Showing posts with label Spider. Show all posts
Showing posts with label Spider. Show all posts

Jun 26, 2015

Horsehoe Crabs and Spiders

Horseshoe crabs were misidentified as crabs hundreds of years ago. They spend most of their time crawling on the sea floor and have a crab-like shell roughly resembling a horseshoe. However, they are grouped with arachnids.

Horseshoe crabs date back 500 million years as a species. These prehistoric survivors, who perhaps never evolved to flourish on land like the rest of their cousins, can grow up to 0.6 meters (2 ft) wide and use their long tails as a tool to dig for food or to turn over. The horseshoe crab has 10 eyes on its back and sides, can replace lost body parts, and has blue blood. The blood is medically valuable and is used to detect bacteria, for cancer research, diagnosing leukemia, and vitamin B12 deficiency.

Feb 1, 2014

Venomous or Poisonous

Fish, snakes, and spiders are often described as either being venomous or poisonous. The difference is in the delivery system. Those that are venomous inject their target with their toxin through a bite, sting, or sharp body protrusion. Those that are poisonous have toxins that must be swallowed or inhaled in order to be dangerous.

Venomous animals need to get their toxins beneath the skin and then into the bloodstream to be effective. Some have a venomous bite, but are safe to eat. Many caterpillars have defensive venom glands associated with specialized bristles, known as urticating hairs, which can be lethal to humans. There are about six venomous snake and about seven venomous spider fatalities in the US each year. Venoms are usually not lethal if swallowed.

Poisonous fish can be potentially deadly if eaten. Poisons work mostly through the digestive system and mucous membranes of the body. Some poisons can be transferred easily to humans by merely touching or handling.

The yellow-bellied sea snake has both a venomous bite and poisonous flesh.

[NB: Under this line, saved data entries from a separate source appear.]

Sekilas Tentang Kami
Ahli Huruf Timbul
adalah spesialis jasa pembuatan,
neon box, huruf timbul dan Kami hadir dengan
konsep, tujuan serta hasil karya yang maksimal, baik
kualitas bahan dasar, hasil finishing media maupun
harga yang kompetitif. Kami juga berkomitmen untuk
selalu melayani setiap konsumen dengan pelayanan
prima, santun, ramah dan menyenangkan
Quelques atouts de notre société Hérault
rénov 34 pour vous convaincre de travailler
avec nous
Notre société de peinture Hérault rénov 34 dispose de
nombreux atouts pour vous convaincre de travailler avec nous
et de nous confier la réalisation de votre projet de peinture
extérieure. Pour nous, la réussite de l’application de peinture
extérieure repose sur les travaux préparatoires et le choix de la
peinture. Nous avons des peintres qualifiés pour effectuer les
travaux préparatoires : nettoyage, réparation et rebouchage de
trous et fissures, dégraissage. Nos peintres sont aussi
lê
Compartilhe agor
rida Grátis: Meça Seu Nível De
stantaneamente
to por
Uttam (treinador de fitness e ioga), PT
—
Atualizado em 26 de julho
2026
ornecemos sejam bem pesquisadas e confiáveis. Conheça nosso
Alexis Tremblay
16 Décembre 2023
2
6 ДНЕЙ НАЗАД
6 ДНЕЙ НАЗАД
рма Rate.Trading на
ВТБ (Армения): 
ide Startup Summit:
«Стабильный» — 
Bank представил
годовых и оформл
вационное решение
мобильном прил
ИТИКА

There are several types of venom. Neurotoxins attack the brain and the nerves. Animals whose bite results in paralysis use this type of venom. Cytotoxins are a type of venom that causes the most pain, as this venom attacks cells directly, causing them to rupture and release their contents into the body. Hemotoxins attack blood cells directly and most kill red blood cells, which interrupts the flow of oxygen throughout the body. Not all poisonous or venomous creatures are fatal to humans, but they are all discomforting.